The votes are still being counted, but victory is all bust assured at this point; South Korea has elected Conservative Saenuri [New Frontier] Party candidate Park Geun-hye its first female president.
While votes are still being tallied, Park's liberal rival Moon Jae-in has conceded, and admitted defeat, according to the BBC.
The 60-year-old Park, the daughter of former dictator Park Chung-hee, won with a commanding lead in a year that saw large voter turnout in an election focused on economic and social welfare issues. Even for a year when temperatures read in the sub-freezing range across the country on election day, South Korea experienced a record-breaking 76 percent voter turnout, surpassing the two previous presidential elections.
Park will come to replace her party colleague Lee Myung-bak who is stepping down, as the law requires, after his five-year term.

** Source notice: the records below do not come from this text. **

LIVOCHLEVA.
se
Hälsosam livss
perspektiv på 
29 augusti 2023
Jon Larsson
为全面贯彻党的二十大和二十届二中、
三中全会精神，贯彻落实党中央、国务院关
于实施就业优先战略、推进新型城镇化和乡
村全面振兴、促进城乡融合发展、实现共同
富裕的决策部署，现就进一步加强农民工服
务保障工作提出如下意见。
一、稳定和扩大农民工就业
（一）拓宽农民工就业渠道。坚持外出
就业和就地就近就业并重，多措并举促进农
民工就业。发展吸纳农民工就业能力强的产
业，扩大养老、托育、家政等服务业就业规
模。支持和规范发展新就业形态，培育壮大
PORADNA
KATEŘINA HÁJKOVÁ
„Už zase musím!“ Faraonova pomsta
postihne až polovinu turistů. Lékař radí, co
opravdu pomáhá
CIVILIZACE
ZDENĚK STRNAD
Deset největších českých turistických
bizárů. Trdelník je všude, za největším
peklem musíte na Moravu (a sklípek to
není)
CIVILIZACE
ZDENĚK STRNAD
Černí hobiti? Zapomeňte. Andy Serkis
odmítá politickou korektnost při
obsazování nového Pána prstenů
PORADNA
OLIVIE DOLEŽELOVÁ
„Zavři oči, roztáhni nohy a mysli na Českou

Combined figures from networks reporting the poll results gave Park a 50.1 percent victory over Moon's 48.9 percent.
"This is a victory brought by the people's hope for overcoming crisis and economic recovery," she told supporters in the capital Seoul.

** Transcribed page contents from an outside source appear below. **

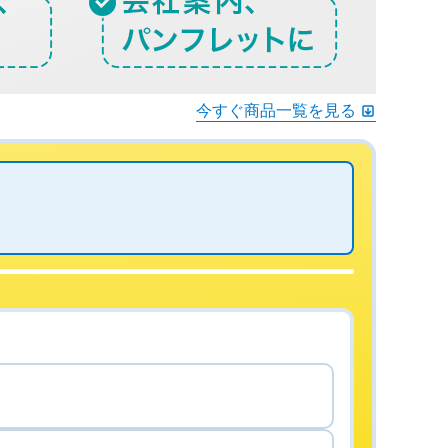
今すぐ商品一覧を見る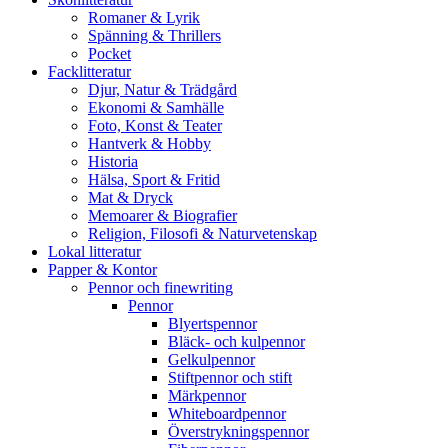
Romaner & Lyrik
Spänning & Thrillers
Pocket
Facklitteratur
Djur, Natur & Trädgård
Ekonomi & Samhälle
Foto, Konst & Teater
Hantverk & Hobby
Historia
Hälsa, Sport & Fritid
Mat & Dryck
Memoarer & Biografier
Religion, Filosofi & Naturvetenskap
Lokal litteratur
Papper & Kontor
Pennor och finewriting
Pennor
Blyertspennor
Bläck- och kulpennor
Gelkulpennor
Stiftpennor och stift
Märkpennor
Whiteboardpennor
Överstrykningspennor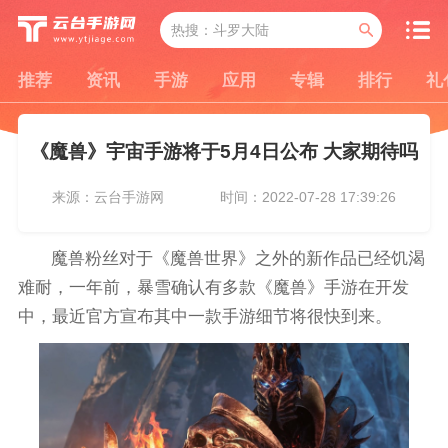
推荐
资讯
手游
应用
专辑
排行
礼
《魔兽》宇宙手游将于5月4日公布 大家期待吗
来源：云台手游网
时间：2022-07-28 17:39:26
魔兽粉丝对于《魔兽世界》之外的新作品已经饥渴
难耐，一年前，暴雪确认有多款《魔兽》手游在开发
中，最近官方宣布其中一款手游细节将很快到来。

According to the BBC, economic growth has fallen to about 2 percent after several decades in which it averaged 5.5 percent.
She interacted only briefly with media in downtown Seol following her win, but the five-term lawmaker vowed to keep every promise she made while on the campaign trail. She says she'll keep everyone's support and trust in mind and that she "will definitely open an era of peoples' happiness in which everyone can enjoy some simple pleasures and their dreams can come true," she said. Park left the stage after being handed a bouquet of flowers. She gave no formal victory speech.

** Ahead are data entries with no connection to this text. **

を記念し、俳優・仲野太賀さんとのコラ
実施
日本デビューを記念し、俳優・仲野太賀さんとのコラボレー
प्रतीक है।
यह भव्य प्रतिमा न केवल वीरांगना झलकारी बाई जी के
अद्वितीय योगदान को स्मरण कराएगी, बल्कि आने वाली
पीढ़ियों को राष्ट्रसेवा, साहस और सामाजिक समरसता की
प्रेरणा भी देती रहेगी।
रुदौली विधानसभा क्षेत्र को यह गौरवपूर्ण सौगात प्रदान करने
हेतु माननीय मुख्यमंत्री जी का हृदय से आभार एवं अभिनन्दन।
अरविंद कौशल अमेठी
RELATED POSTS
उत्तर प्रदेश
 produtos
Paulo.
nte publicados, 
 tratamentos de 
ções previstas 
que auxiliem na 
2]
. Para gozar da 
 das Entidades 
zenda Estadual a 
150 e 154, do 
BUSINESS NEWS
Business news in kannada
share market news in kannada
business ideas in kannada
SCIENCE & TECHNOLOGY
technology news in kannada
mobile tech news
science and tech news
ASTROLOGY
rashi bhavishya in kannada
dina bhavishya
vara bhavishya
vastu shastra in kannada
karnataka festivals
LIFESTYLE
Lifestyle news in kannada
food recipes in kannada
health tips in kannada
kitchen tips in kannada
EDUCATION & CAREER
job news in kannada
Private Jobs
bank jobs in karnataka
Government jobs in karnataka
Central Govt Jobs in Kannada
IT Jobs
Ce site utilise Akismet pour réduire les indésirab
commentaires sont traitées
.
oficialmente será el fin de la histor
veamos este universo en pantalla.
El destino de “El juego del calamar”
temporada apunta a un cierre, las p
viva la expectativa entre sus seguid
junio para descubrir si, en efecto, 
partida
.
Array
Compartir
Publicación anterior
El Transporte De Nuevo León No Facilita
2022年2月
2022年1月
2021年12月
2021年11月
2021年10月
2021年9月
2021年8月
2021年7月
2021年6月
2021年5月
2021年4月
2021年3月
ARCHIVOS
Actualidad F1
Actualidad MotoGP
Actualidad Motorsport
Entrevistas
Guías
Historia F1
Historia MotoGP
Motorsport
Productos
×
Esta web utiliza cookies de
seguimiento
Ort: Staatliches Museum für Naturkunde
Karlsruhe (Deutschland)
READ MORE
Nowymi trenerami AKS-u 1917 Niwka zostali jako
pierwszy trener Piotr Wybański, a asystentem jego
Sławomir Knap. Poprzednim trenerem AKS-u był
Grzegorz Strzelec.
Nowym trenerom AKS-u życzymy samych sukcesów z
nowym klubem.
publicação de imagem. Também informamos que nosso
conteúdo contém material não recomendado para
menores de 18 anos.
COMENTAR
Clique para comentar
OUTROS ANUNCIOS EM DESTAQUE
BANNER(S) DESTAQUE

Park and Moon put forth similar policies during campaigning, vowing to boost social welfare spending, shrink the gap between the country's rich and poor, and put stricter controls on the family-run massive conglomerates known as chaebol.
Both candidates made promises to interact with North Korea, though, Moon was decidedly more open to meeting with the nation face-to-face, suggesting South Korea have a summit with the insular dictatorship. For her part, Park said no such meeting would ever take place under her watch unless Pyongyang first apologized for its military provocation in recent years.
Park's father famously lead a coup in 1961 and remained in power until he was assassinated in 1979 by the chief of his intelligence agency. According to her campaign, Park's first order of business the morning following the election is to pay her respects at the national cemetery where her parents are buried.
Park will take office on Feb. 25, 2013.